Written request:
Copy the material from the line containing "text CRC 1SP209391/O-1 [177, 254, 1110, 273]" through the end of the material, both ends included, with "Gerente" renamed to "Diretora" and everything else unchanged. Leave the pictures out.

Data shown:

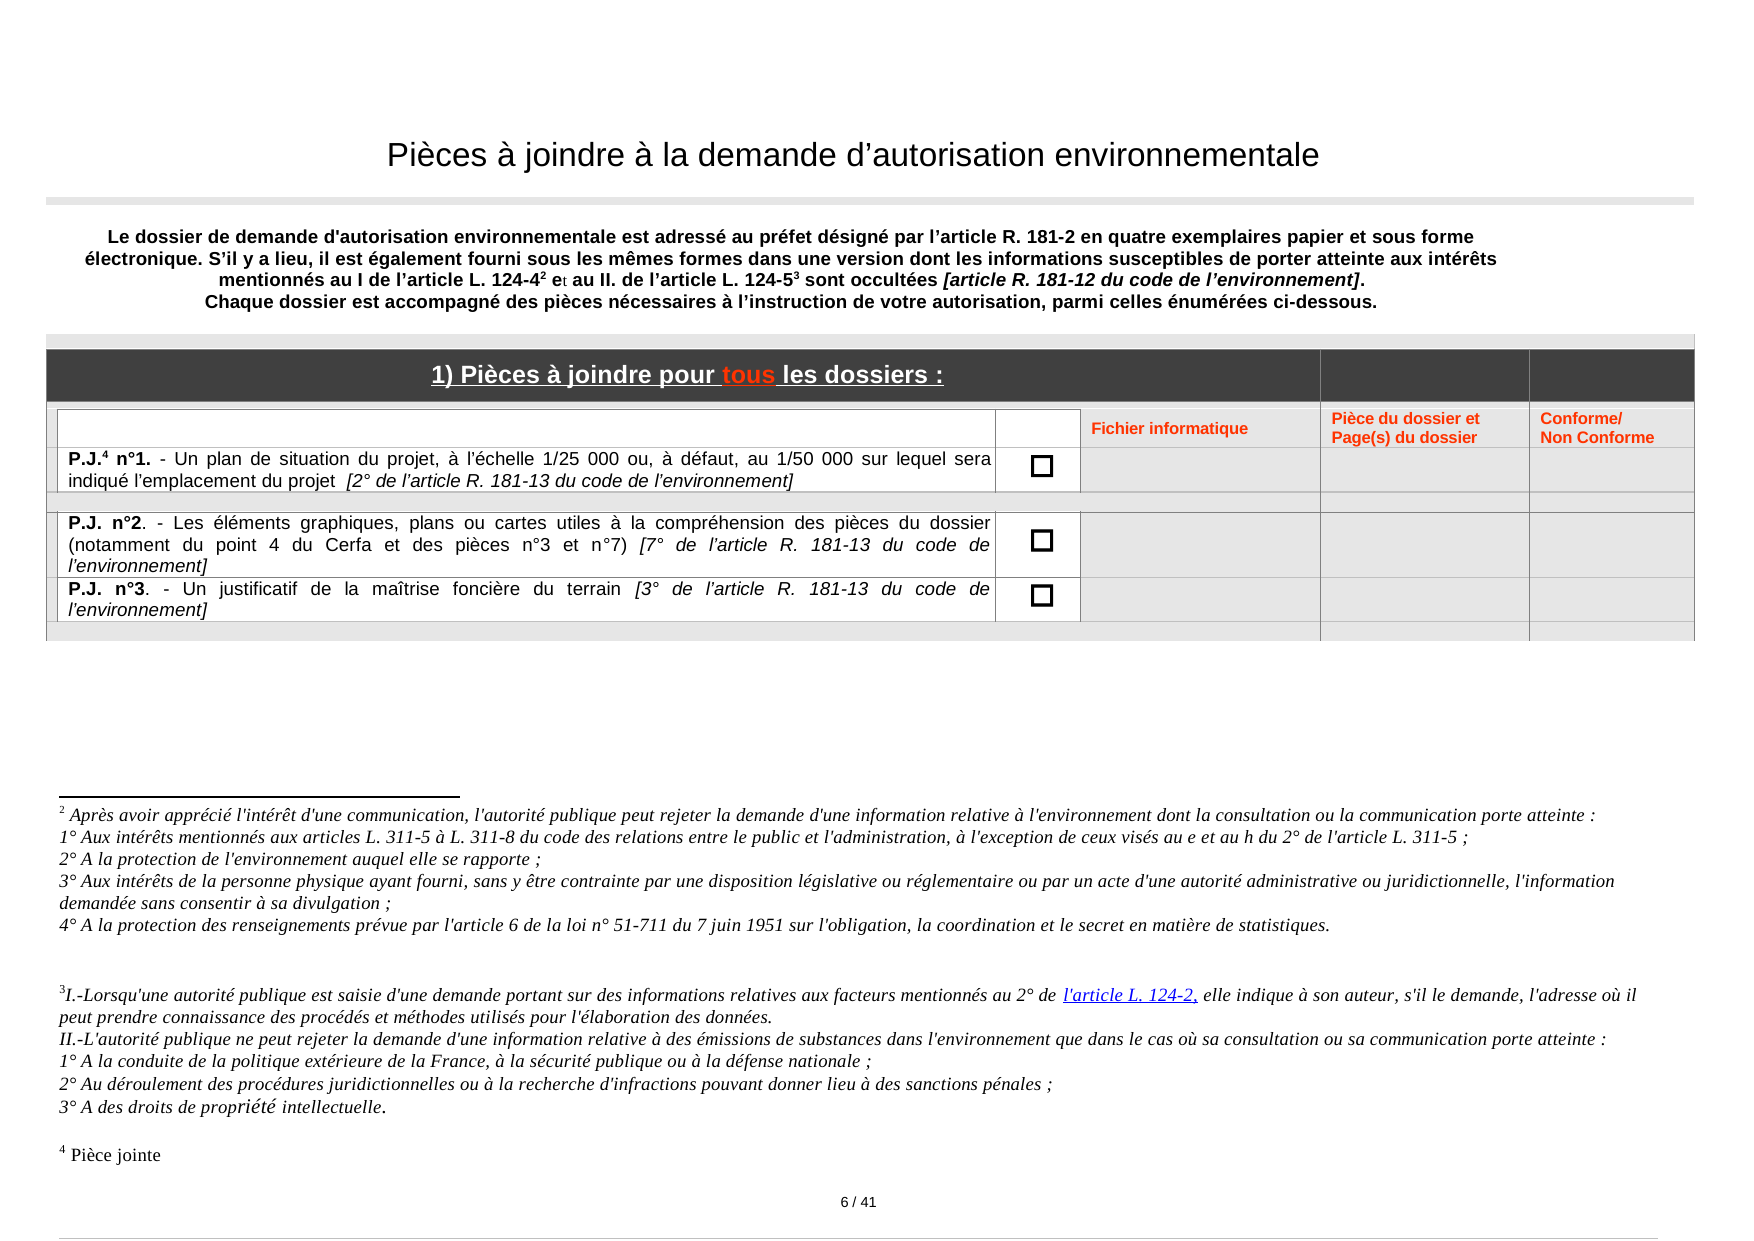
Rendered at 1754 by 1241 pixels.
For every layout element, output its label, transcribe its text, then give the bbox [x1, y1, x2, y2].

table_cell Pièce du dossier et Page(s) du dossier [1321, 409, 1529, 447]
table_cell [996, 410, 1080, 447]
table_cell [1321, 493, 1529, 511]
table_cell [1530, 402, 1694, 408]
table_cell [1081, 513, 1320, 577]
table_cell P.J. n°3. - Un justificatif de la maîtrise foncière du terrain [3° de l’article R. 181-13 du code de l’environnement] [58, 578, 995, 621]
table_cell [1321, 350, 1529, 401]
table_cell [1530, 578, 1694, 621]
table_cell [1321, 448, 1529, 491]
table_header [1529, 197, 1694, 205]
table_cell [1529, 334, 1694, 348]
table_cell [1081, 578, 1320, 621]
table_cell [1530, 448, 1694, 491]
table_cell [1320, 334, 1529, 348]
table_cell [58, 410, 995, 447]
table_cell [1081, 448, 1320, 491]
table_cell  [996, 448, 1080, 491]
table_cell Fichier informatique [1081, 409, 1320, 447]
table_cell [47, 493, 1320, 511]
table_cell [1321, 622, 1529, 641]
table_cell  [996, 578, 1080, 621]
table_cell [1321, 402, 1529, 408]
table_cell [1529, 205, 1694, 334]
table_cell [1530, 622, 1694, 641]
table_cell [47, 513, 57, 577]
table_header [46, 197, 1529, 205]
table_cell [47, 622, 1320, 641]
table_cell [1530, 513, 1694, 577]
table_cell [1530, 350, 1694, 401]
table_cell P.J. n°2. - Les éléments graphiques, plans ou cartes utiles à la compréhension des pièces du dossier (notamment du point 4 du Cerfa et des pièces n°3 et n°7) [7° de l’article R. 181-13 du code de l’environnement] [58, 513, 995, 577]
table_cell [47, 402, 1320, 408]
table_cell [47, 409, 57, 447]
table_cell [1321, 513, 1529, 577]
table_cell [47, 448, 57, 491]
table_cell [1321, 578, 1529, 621]
table_cell  [996, 513, 1080, 577]
table_cell [47, 578, 57, 621]
table_cell 1) Pièces à joindre pour tous les dossiers : [47, 350, 1320, 401]
table_cell Le dossier de demande d'autorisation environnementale est adressé au préfet désigné par l’article R. 181-2 en quatre exemplaires papier et sous forme électronique. S’il y a lieu, il est également fourni sous les mêmes formes dans une version dont les informations susceptibles de porter atteinte aux intérêts mentionnés au I de l’article L. 124-4 et au II. de l’article L. 124-5 sont occultées [article R. 181-12 du code de l’environnement]. Chaque dossier est accompagné des pièces nécessaires à l’instruction de votre autorisation, parmi celles énumérées ci-dessous. [46, 205, 1529, 334]
table_cell [1530, 493, 1694, 511]
table_cell [46, 334, 1320, 348]
text Pièces à joindre à la demande d’autorisation environnementale [59, 135, 1658, 173]
table_cell P.J. n°1. - Un plan de situation du projet, à l’échelle 1/25 000 ou, à défaut, au 1/50 000 sur lequel sera indiqué l’emplacement du projet [2° de l’article R. 181-13 du code de l’environnement] [58, 448, 995, 491]
table_cell Conforme/ Non Conforme [1530, 409, 1694, 447]
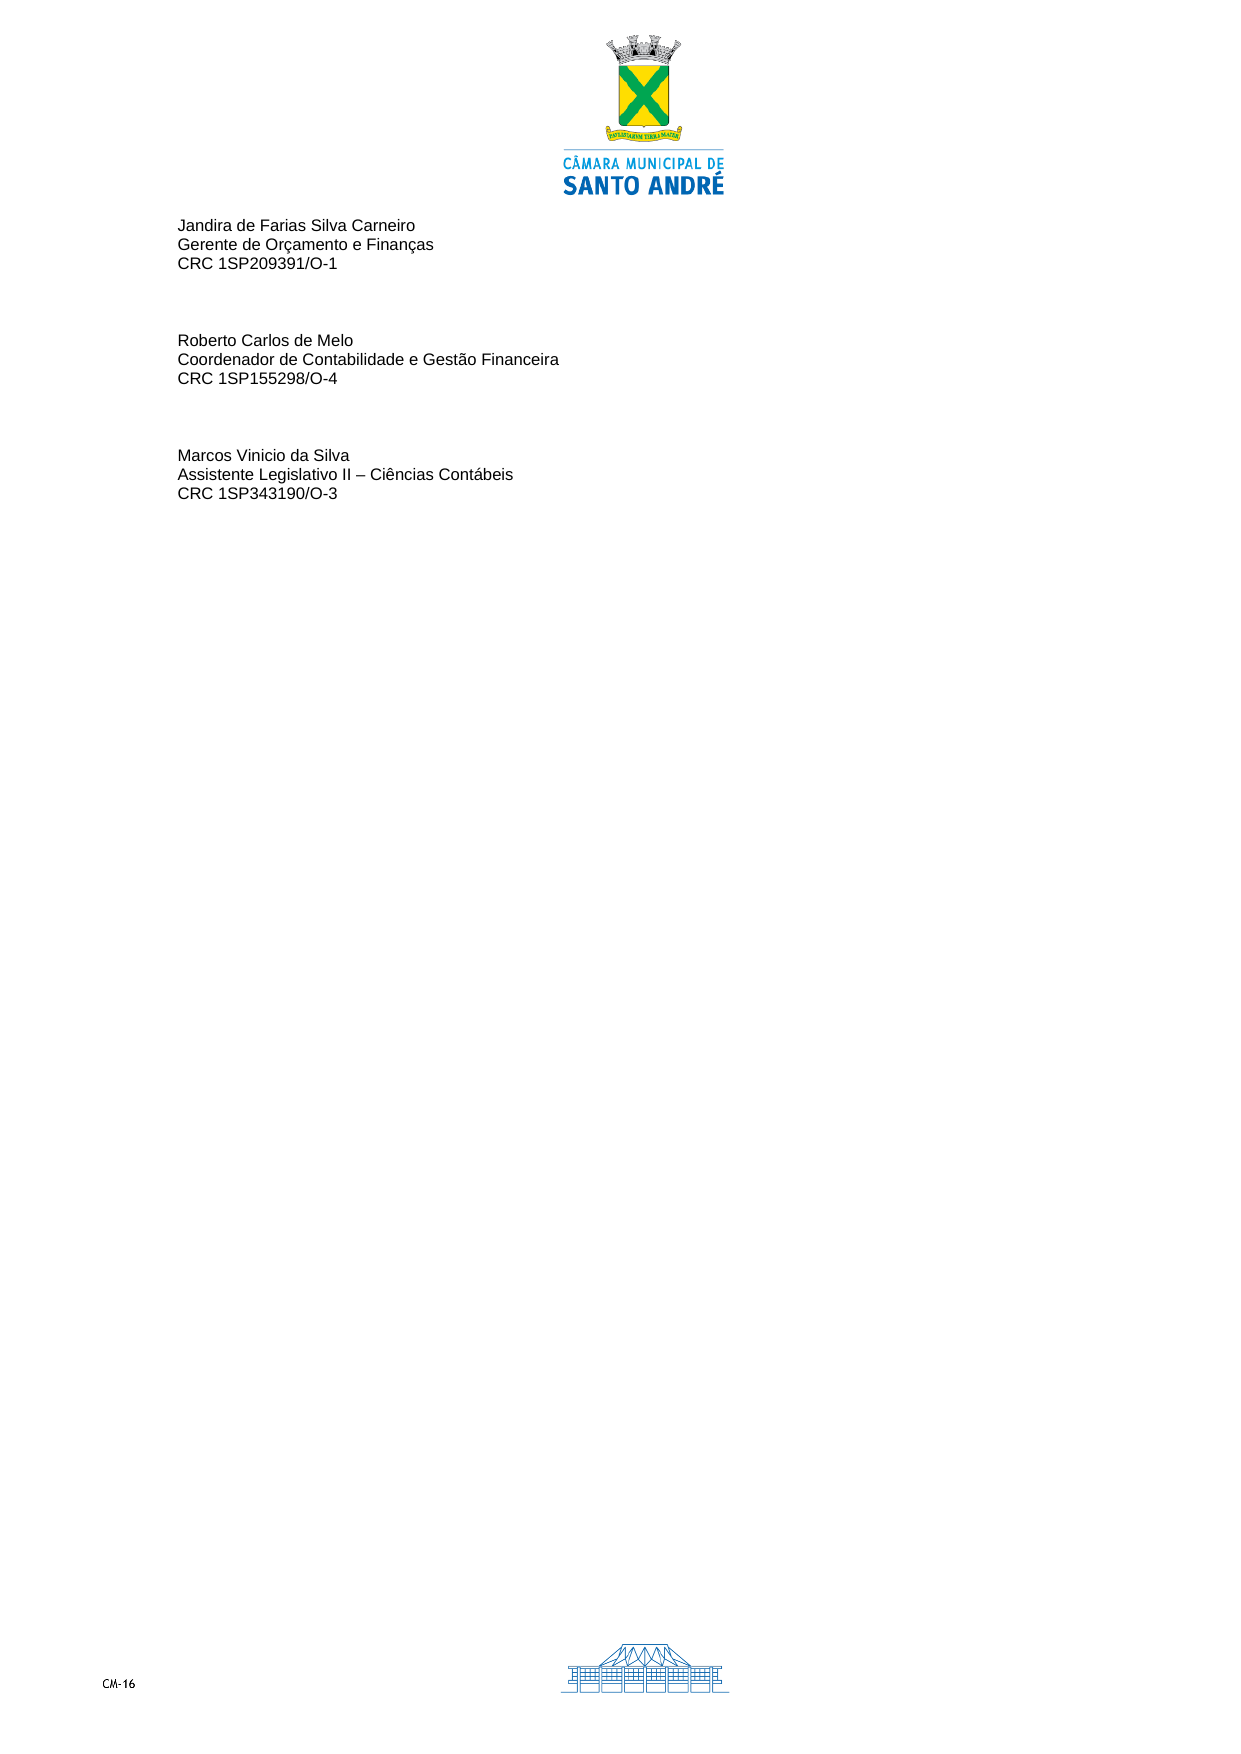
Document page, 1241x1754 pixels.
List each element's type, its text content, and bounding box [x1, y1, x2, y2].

text CRC 1SP209391/O-1 [177, 254, 1110, 273]
text Coordenador de Contabilidade e Gestão Financeira [177, 350, 1110, 369]
text Assistente Legislativo II – Ciências Contábeis [177, 465, 1110, 484]
text CRC 1SP155298/O-4 [177, 369, 1110, 388]
text Roberto Carlos de Melo [177, 331, 1110, 350]
text Marcos Vinicio da Silva [177, 446, 1110, 465]
text Jandira de Farias Silva Carneiro [177, 216, 1110, 235]
text Gerente de Orçamento e Finanças [177, 235, 1110, 254]
text CRC 1SP343190/O-3 [177, 484, 1110, 503]
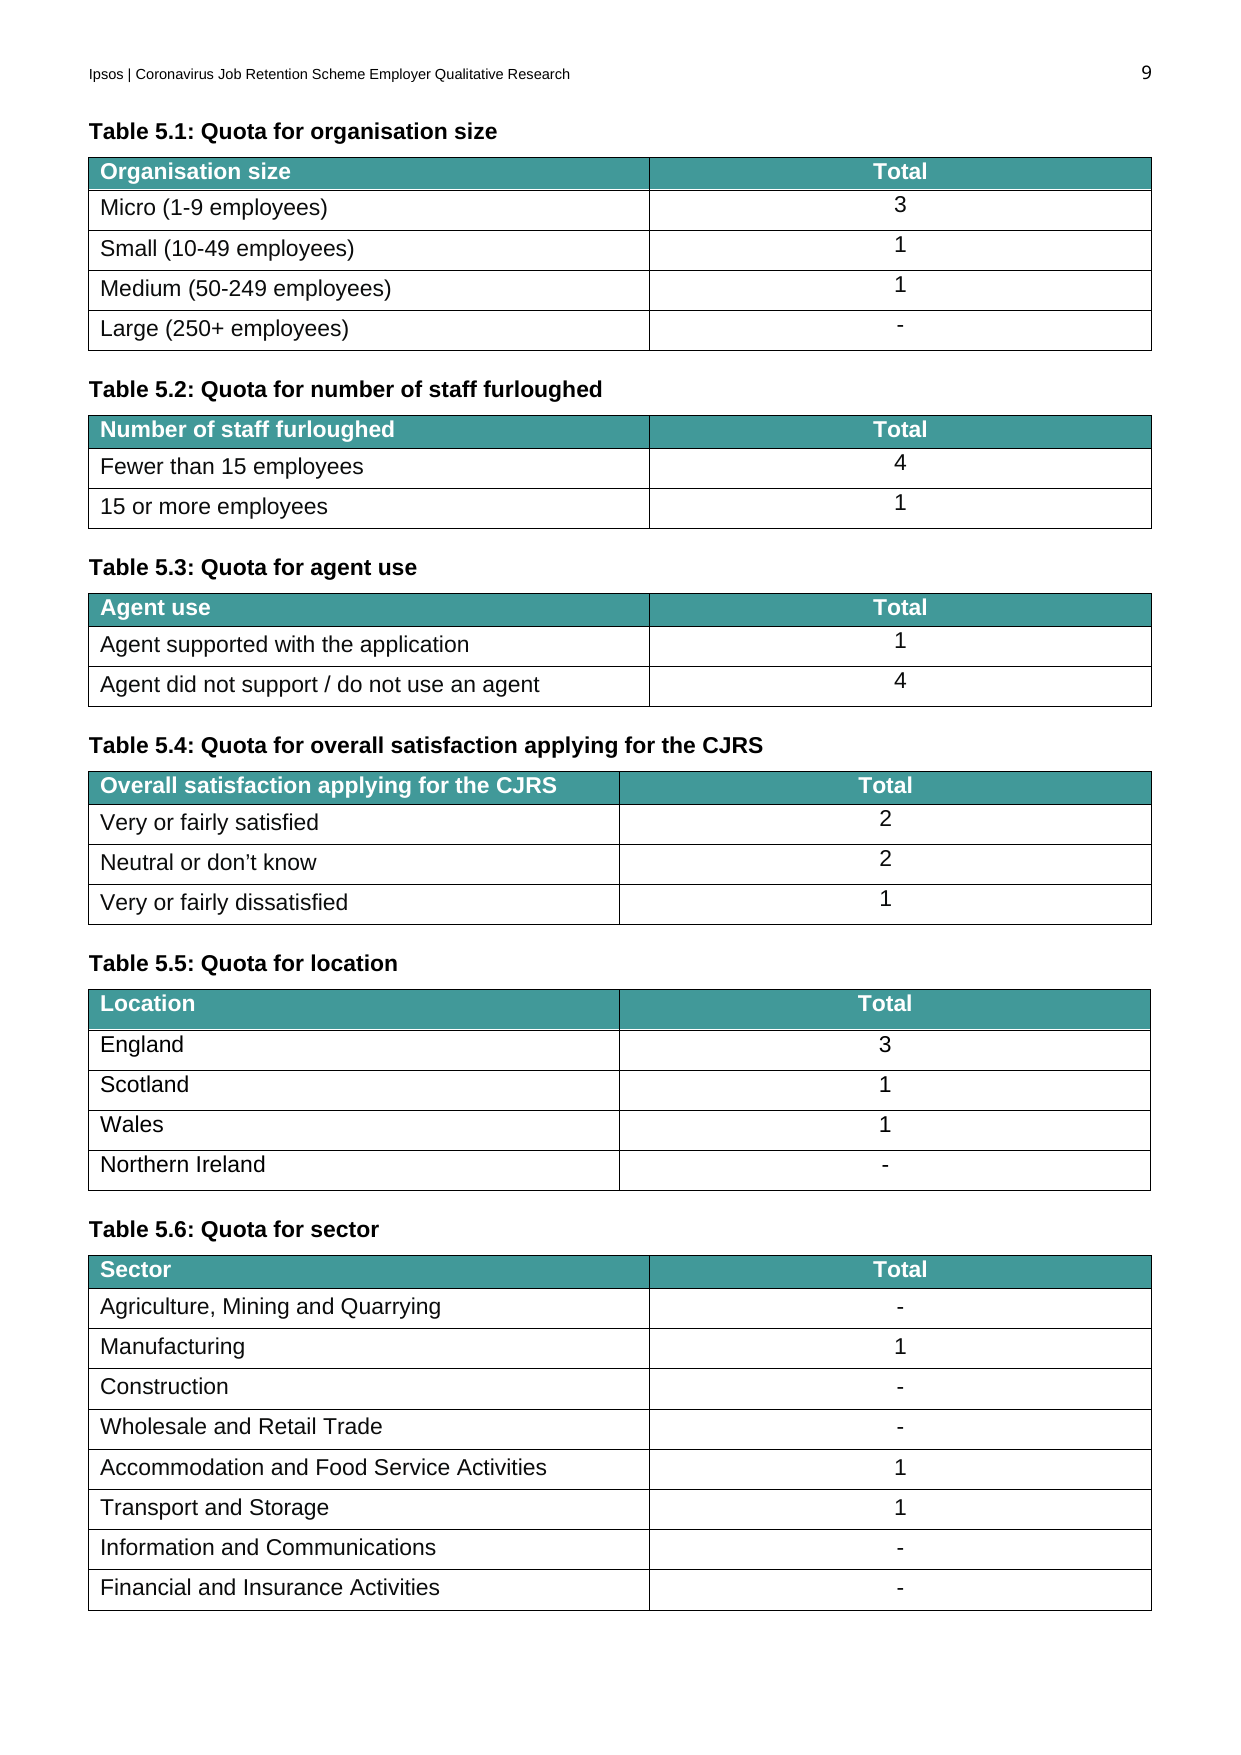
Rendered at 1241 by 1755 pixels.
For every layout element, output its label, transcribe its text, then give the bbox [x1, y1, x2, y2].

Output of the task:
text CRC 1SP209391/O-1 [177, 254, 1110, 273]
text Coordenador de Contabilidade e Gestão Financeira [177, 350, 1110, 369]
text Assistente Legislativo II – Ciências Contábeis [177, 465, 1110, 484]
text CRC 1SP155298/O-4 [177, 369, 1110, 388]
text Roberto Carlos de Melo [177, 331, 1110, 350]
text Marcos Vinicio da Silva [177, 446, 1110, 465]
text Jandira de Farias Silva Carneiro [177, 216, 1110, 235]
text Diretora de Orçamento e Finanças [177, 235, 1110, 254]
text CRC 1SP343190/O-3 [177, 484, 1110, 503]
Rendered at 1241 by 1755 pixels.
For every layout element, output its label, transcribe its text, then give the bbox [x1, y1, x2, y2].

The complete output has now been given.